NEW YORK--The portable video market got a boost today as TiVo announced plans to let subscribers to its digital video recording service transfer TV programs to Apple iPods and Sony PSPs (PlayStation Portables). The move will significantly expand the pool of video content available for those devices.
TiVo's plan is an extension of the TiVoToGo service the Alviso, California, company introduced early this year. The service lets subscribers transfer downloaded programs to their PCs and to a small number of Windows Portable Media Center devices. Adding support for the more popular iPod and PSP players notably expands TiVoToGo's potential reach.

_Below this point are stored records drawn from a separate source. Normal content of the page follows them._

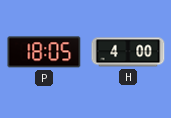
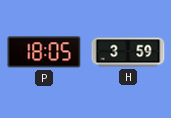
H: 4:00 -> 3:59
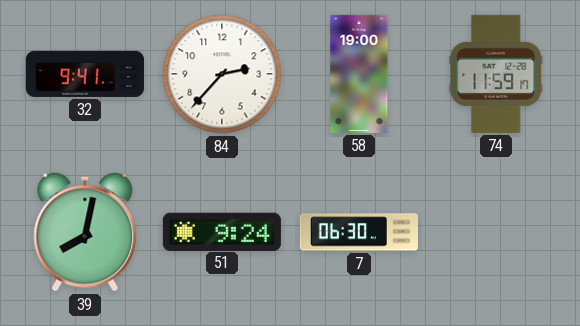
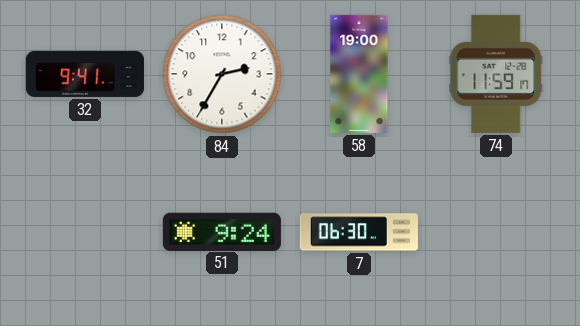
84: 2:37 -> 2:35
39: 8:02 -> none
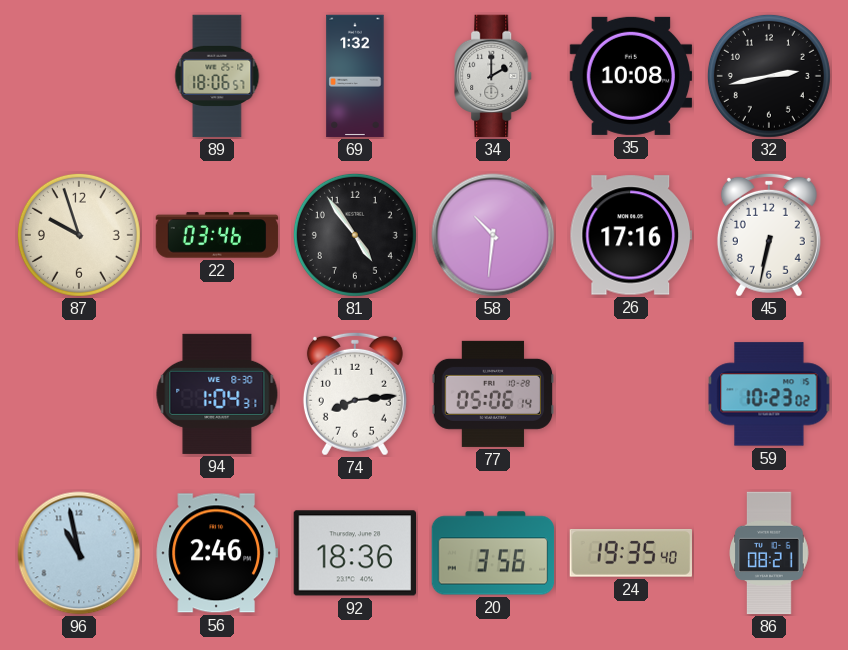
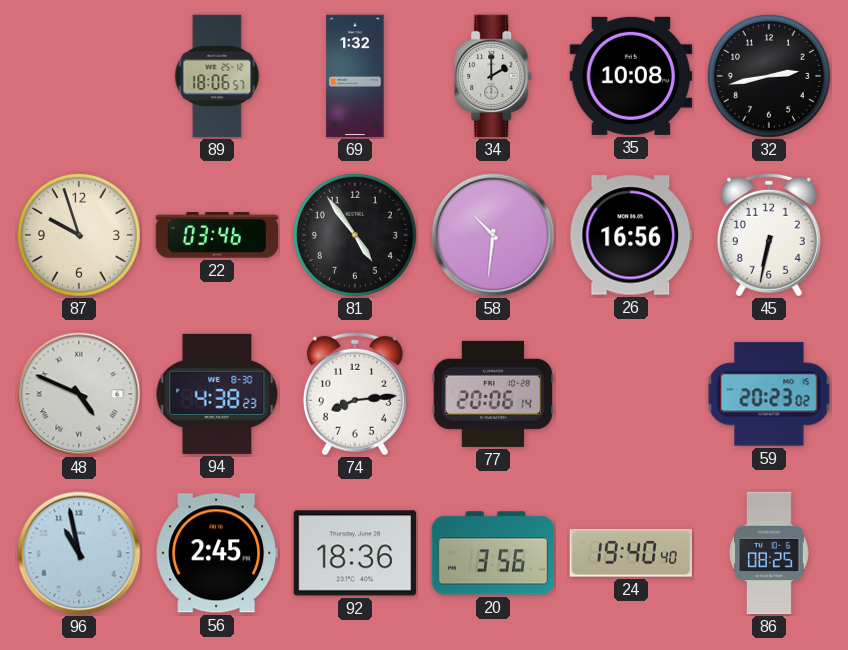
26: 17:16 -> 16:56
48: none -> 4:49
94: 1:04 -> 4:38
77: 05:06 -> 20:06
59: 10:23 -> 20:23
56: 2:46 -> 2:45
24: 19:35 -> 19:40
86: 08:21 -> 08:25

Wary of running afoul of copyright law, TiVo plans to digitally "watermark" programs downloaded for portable transfer so that they can later be traced back to the originating account. Still, TiVo's offering is likely to be a closely watched test case: It marks one of the first commercial services to let consumers transfer TV content to a portable device without paying for that specific content.

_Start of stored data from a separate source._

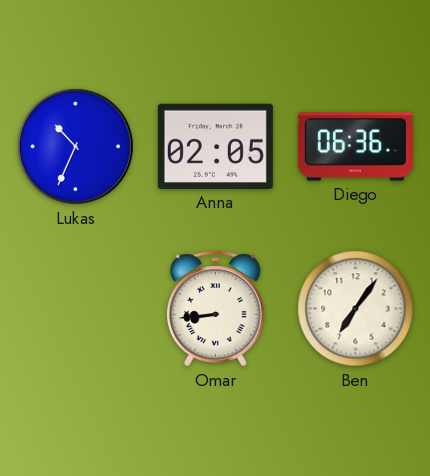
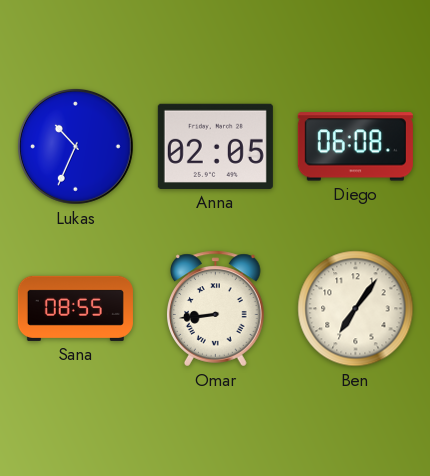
Diego: 06:36 -> 06:08
Sana: none -> 08:55
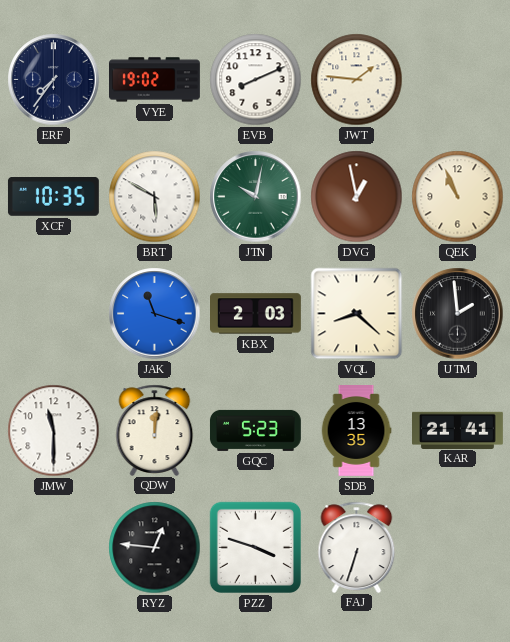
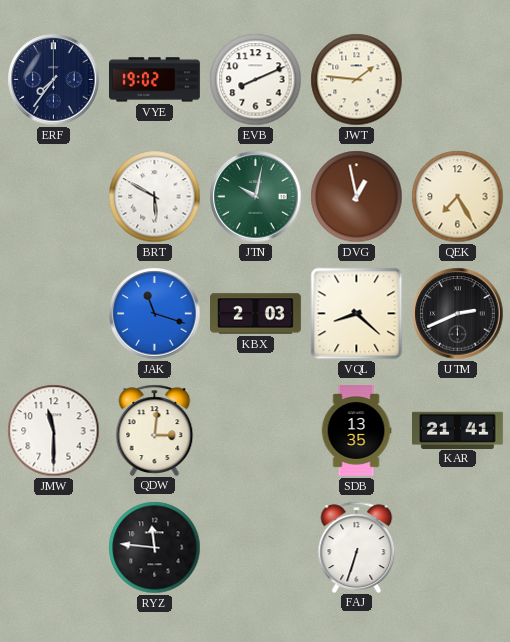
XCF: 10:35 -> none
QEK: 10:56 -> 7:25
UTM: 1:59 -> 2:41
QDW: 12:01 -> 3:01
GQC: 5:23 -> none
RYZ: 12:46 -> 11:46
PZZ: 3:48 -> none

Apple Computer recently struck a deal with ABC and ABC's parent company, Walt Disney, to sell episodes of a small number of TV shows, including hits Lost and Desperate Housewives, through Apple's iTunes store for $1.99 each.
TiVo's decision to add iPod support is partially a defensive move, aimed at protecting its DVR (digital video recorder) market. TiVo has been struggling to hold on to its subscribers in a fiercely competitive market filled with technology and content vendors that have successfully mimicked TiVo's services.

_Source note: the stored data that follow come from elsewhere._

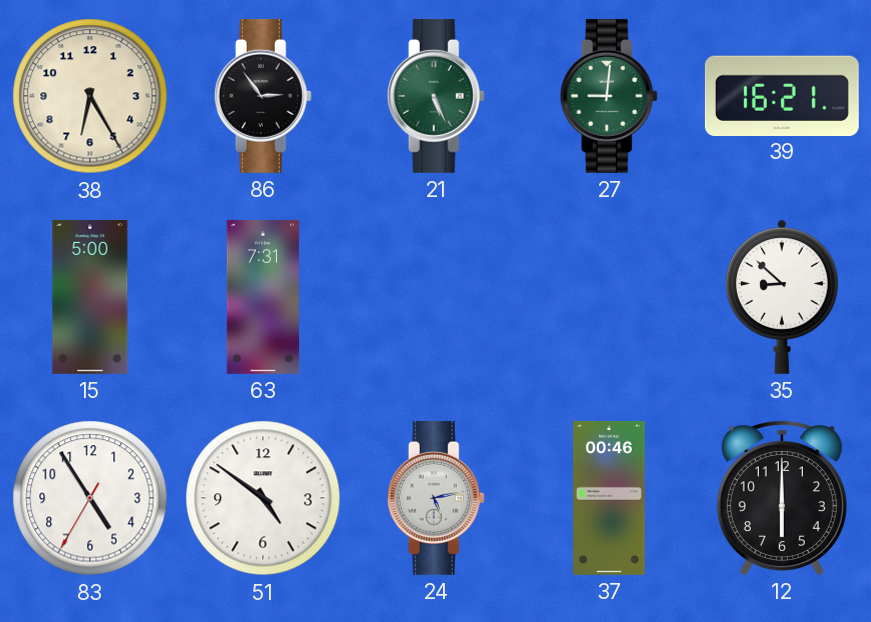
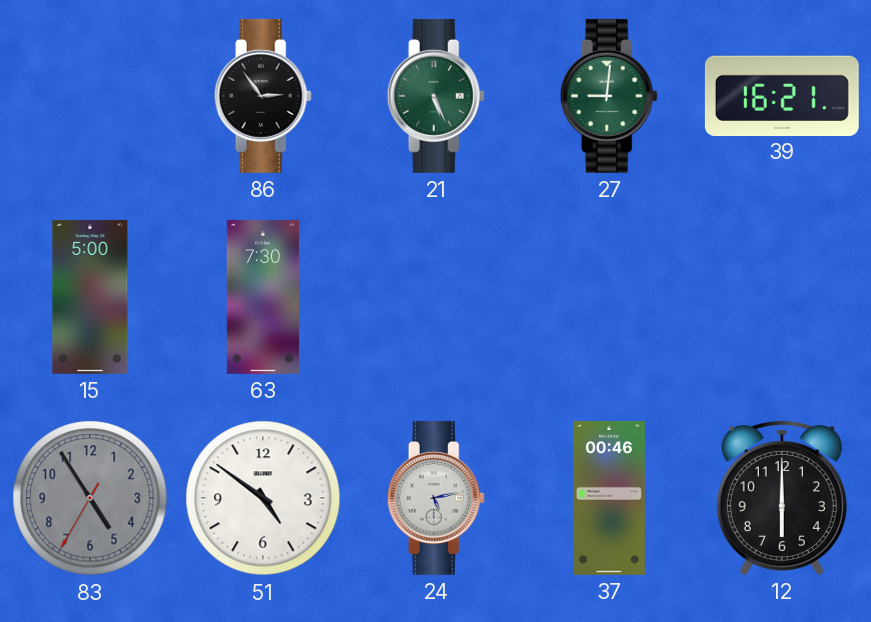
38: 6:25 -> none
63: 7:31 -> 7:30
35: 8:52 -> none
83 dial: white -> grey
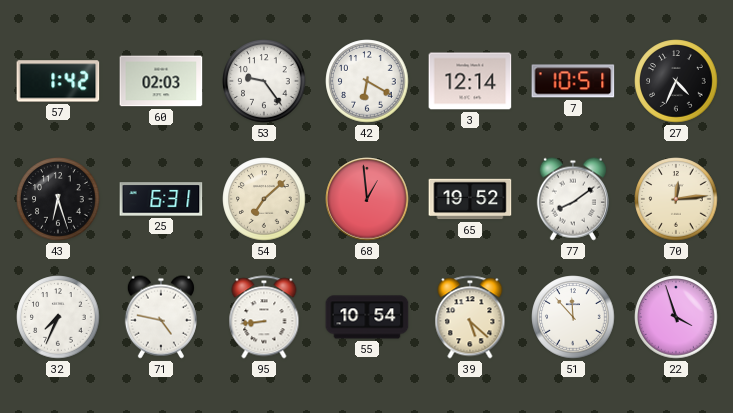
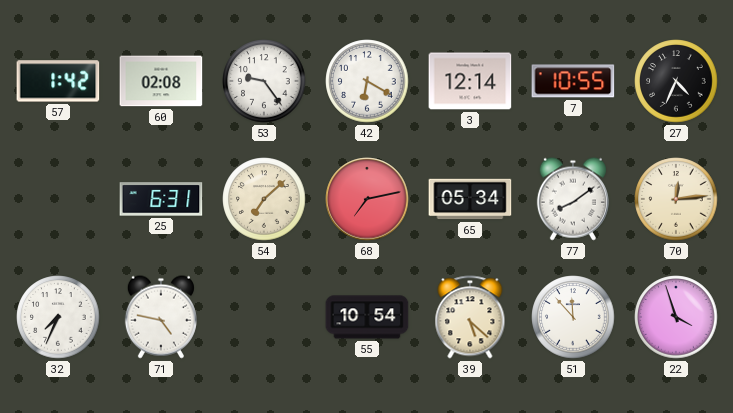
60: 02:03 -> 02:08
7: 10:51 -> 10:55
43: 6:27 -> none
68: 12:59 -> 7:13
65: 19:52 -> 05:34
95: 8:44 -> none
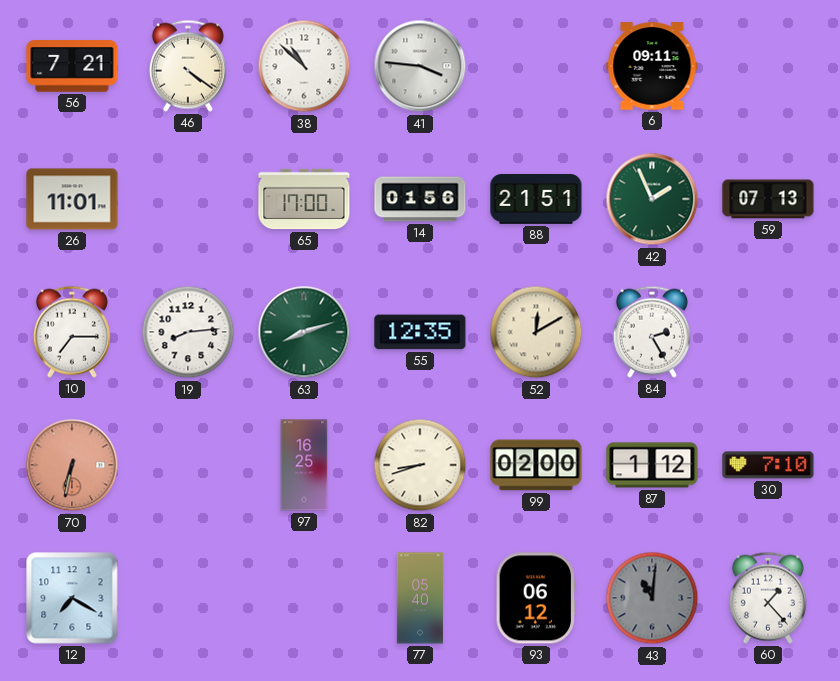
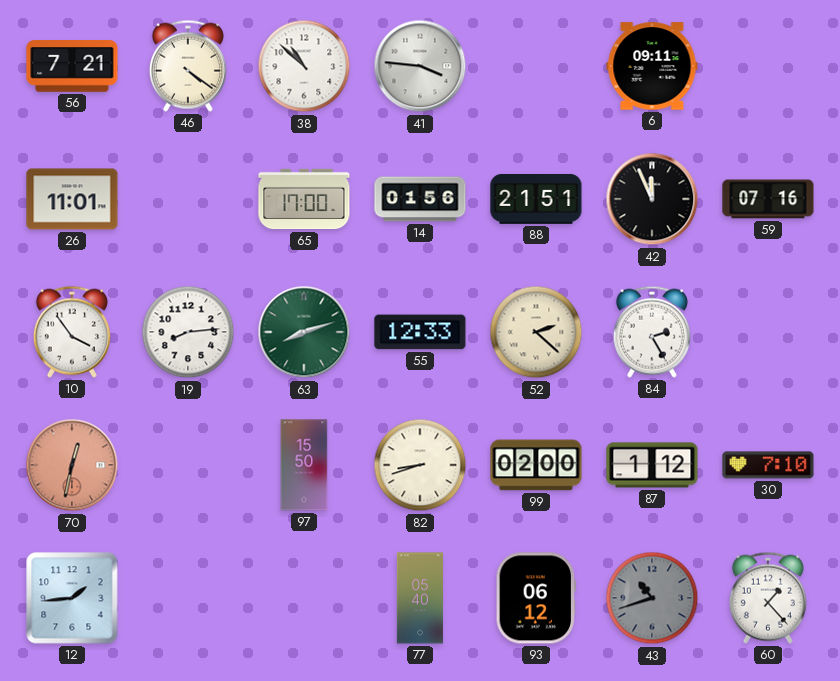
42: 1:56 -> 11:56
42 dial: green -> black
59: 07:13 -> 07:16
10: 7:15 -> 3:54
55: 12:35 -> 12:33
52: 12:10 -> 2:22
70: 6:32 -> 12:32
97: 16:25 -> 15:50
12: 7:20 -> 1:44
43: 11:01 -> 10:42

TiVo plans to begin testing its iPod and PSP service in the next few weeks, with an eye toward making the feature available to all its subscribers early next year.
While TiVoToGo is currently free for subscribers, the company says customers who wish to use iPods and PSPs will need to buy additional software to enable the content transfer. TiVo didn't disclose a price for that software, but the company says it will be "low-cost." TiVo's monthly subscription cost is $12.95; customers also need to purchase a DVR box.